- WORK INSTRUCTIONS -
Copy every one of the records below word for word, leaving out the pictures.

DATA RECORDS: Begin

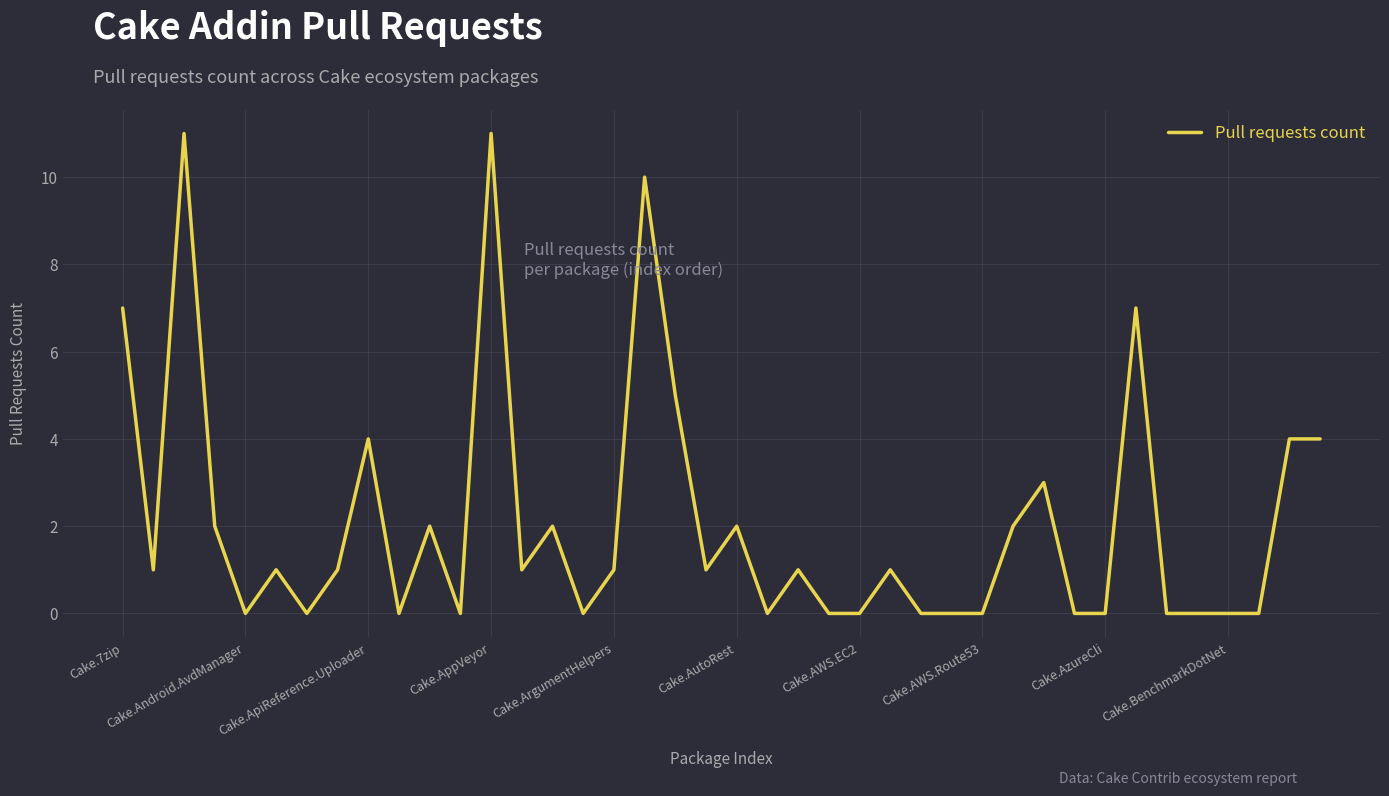

What is the difference between the maximum and minimum values?

11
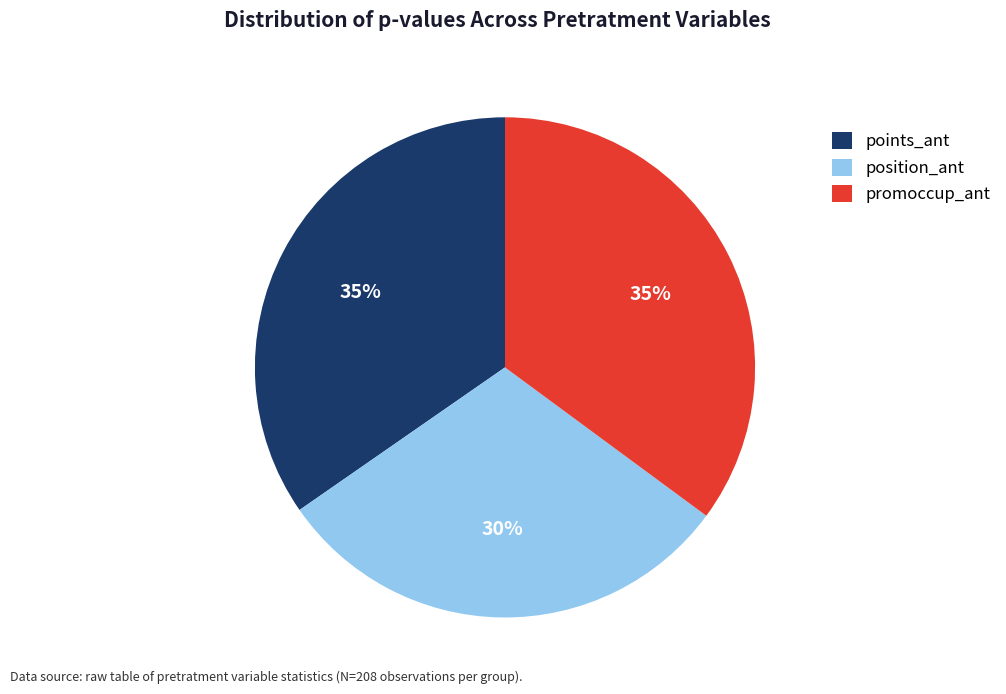

Combined, do promoccup_ant and position_ant account for over 50%?

Yes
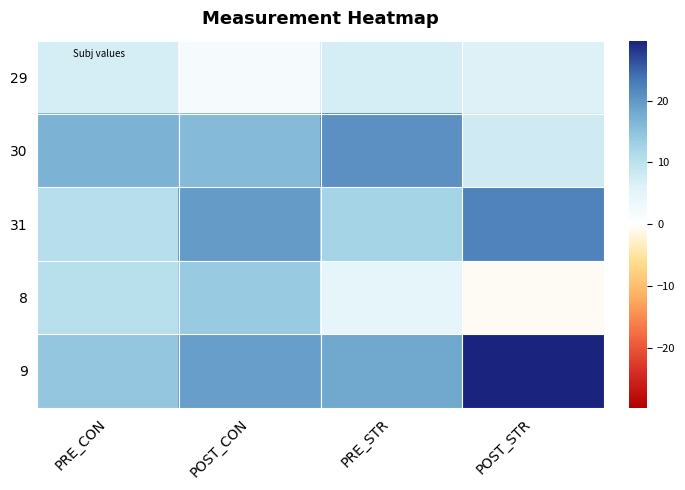

Reading left to right, what are all the values shown in this chart?

29: PRE_CON=7.2	POST_CON=1.8	PRE_STR=7.0	POST_STR=6.2
30: PRE_CON=16.7	POST_CON=15.8	PRE_STR=20.7	POST_STR=7.8
31: PRE_CON=10.6	POST_CON=19.5	PRE_STR=12.5	POST_STR=22.2
8: PRE_CON=10.3	POST_CON=13.8	PRE_STR=4.7	POST_STR=-0.6
9: PRE_CON=14.3	POST_CON=19.1	PRE_STR=18.2	POST_STR=29.7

DATA RECORDS: End

- RESPONSE -
What is the difference between the maximum and minimum values?

11

Combined, do promoccup_ant and position_ant account for over 50%?

Yes

Reading left to right, what are all the values shown in this chart?

29: PRE_CON=7.2	POST_CON=1.8	PRE_STR=7.0	POST_STR=6.2
30: PRE_CON=16.7	POST_CON=15.8	PRE_STR=20.7	POST_STR=7.8
31: PRE_CON=10.6	POST_CON=19.5	PRE_STR=12.5	POST_STR=22.2
8: PRE_CON=10.3	POST_CON=13.8	PRE_STR=4.7	POST_STR=-0.6
9: PRE_CON=14.3	POST_CON=19.1	PRE_STR=18.2	POST_STR=29.7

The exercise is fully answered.